**Provided text**
::::::::::

KOMUNYAKAA: I usually have an image, sometimes no more than a word, that I meditate on to improvise on. For me, jazz is important. It has taught me a lot about method of composition. I like to have everything set, by an improvisational tone. That’s why I write everything down. Initially a poem might start off 120 lines long and it ends up about 40 lines or even less.
FOX: So initially you don’t want to censor.
KOMUNYAKAA: Right. I just want to go with it. I just want to see just how I can extend a moment of improvisation.
FOX: How do you know when a poem is finished?
KOMUNYAKAA: Often we don’t know. [both laugh] But we wrestle with it. Often I’ve realized that one perhaps goes past the ending of a poem. I like to have a poem open-ended. So I’ll put a sheet of paper at the bottom of a poem I’ve started working on, to see just what the possible endings are. If there are three or four endings, which is the most important for me? Which ending helps the reader or the listener enter and become an active participant in the creation of meaning?
FOX: What effect has winning the Pulitzer Prize had on your writing or your life?
KOMUNYAKAA: Well, I was lucky because I was midway into some ongoing projects, books of poems, collections, I should say. That’s the way I write. Usually I’m writing three collections, side by side. So it didn’t really stop me in my tracks.
FOX: Do you find it’s interfered in terms of more readings and more demands on your time?
KOMUNYAKAA: I’d already begun to read a lot. I’ve done a lot of readings especially after the Pulitzer. But I think reading is one way of bringing poetry back to oral tradition. So it is sharing more than anything else. I taught poetry in the schools, in New Orleans for a year, that’s one of the things that I told third graders and fourth graders, at the onset that poetry has to be a sharing. It’s a way of sharing a voice.
FOX: In this issue there is a tribute to the poetry of children. What was your experience teaching poetry in the schools?
KOMUNYAKAA: It was really amazing because of the surprises. These young third and fourth graders, they weren’t afraid. They weren’t afraid to put their emotions down on the page. They weren’t afraid of images that lept out of their psyche and I was quite surprised by that and also there’s a freshness usually. Not necessarily severe innocence, but a kind of surprising, almost accidental maturity.

::::::::::

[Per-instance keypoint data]
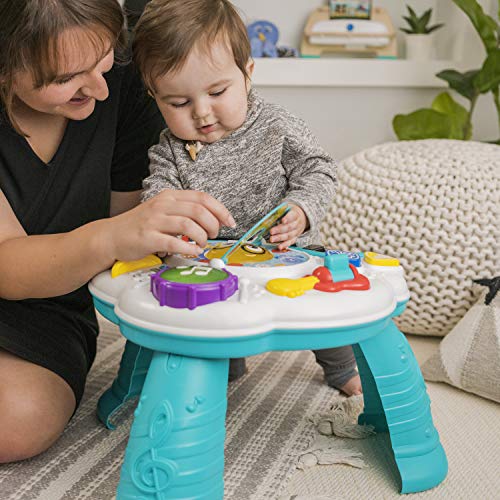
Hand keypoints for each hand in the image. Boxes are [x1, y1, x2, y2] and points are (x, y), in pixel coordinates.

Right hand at [105, 190, 234, 260]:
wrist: (111, 236)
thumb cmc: (140, 225)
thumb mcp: (164, 211)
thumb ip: (186, 213)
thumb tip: (214, 221)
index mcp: (169, 196)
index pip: (202, 198)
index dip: (221, 210)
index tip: (229, 222)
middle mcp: (163, 205)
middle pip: (199, 210)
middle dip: (213, 225)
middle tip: (213, 235)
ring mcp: (154, 221)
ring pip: (189, 225)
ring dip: (202, 238)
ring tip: (201, 244)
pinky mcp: (148, 237)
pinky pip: (175, 242)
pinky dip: (189, 249)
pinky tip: (192, 251)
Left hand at [268, 205, 307, 249]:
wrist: (301, 218)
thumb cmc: (289, 213)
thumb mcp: (286, 209)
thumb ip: (279, 212)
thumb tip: (268, 216)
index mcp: (295, 215)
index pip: (292, 216)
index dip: (288, 218)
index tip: (282, 220)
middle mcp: (297, 224)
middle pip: (289, 227)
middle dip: (279, 230)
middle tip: (271, 231)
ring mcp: (296, 232)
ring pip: (289, 235)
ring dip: (280, 238)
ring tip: (271, 239)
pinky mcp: (295, 238)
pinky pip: (290, 242)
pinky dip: (285, 245)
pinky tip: (279, 247)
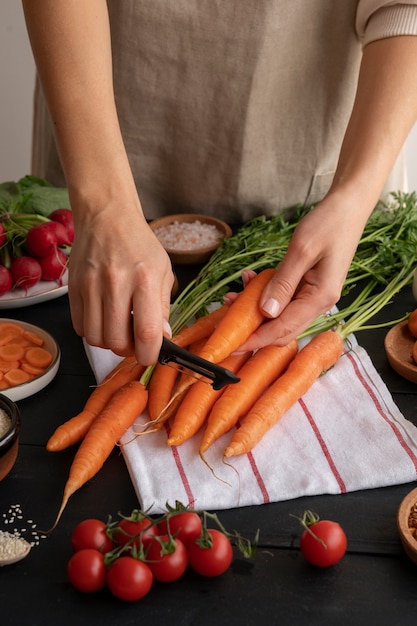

::::::::::

**Work order 1**
In the interview, how long might one of Komunyakaa's poems be at first, and how long does it end up?
**Work order 2**
Quote every question Fox asks in the interview.

**Exercise answer 1**
About 120 lines at first, and it ends up about 40 lines or even less.

**Exercise answer 2**
- How do you know when a poem is finished?
- What effect has winning the Pulitzer Prize had on your writing or your life?
- Do you find it's interfered in terms of more readings and more demands on your time?
- What was your experience teaching poetry in the schools?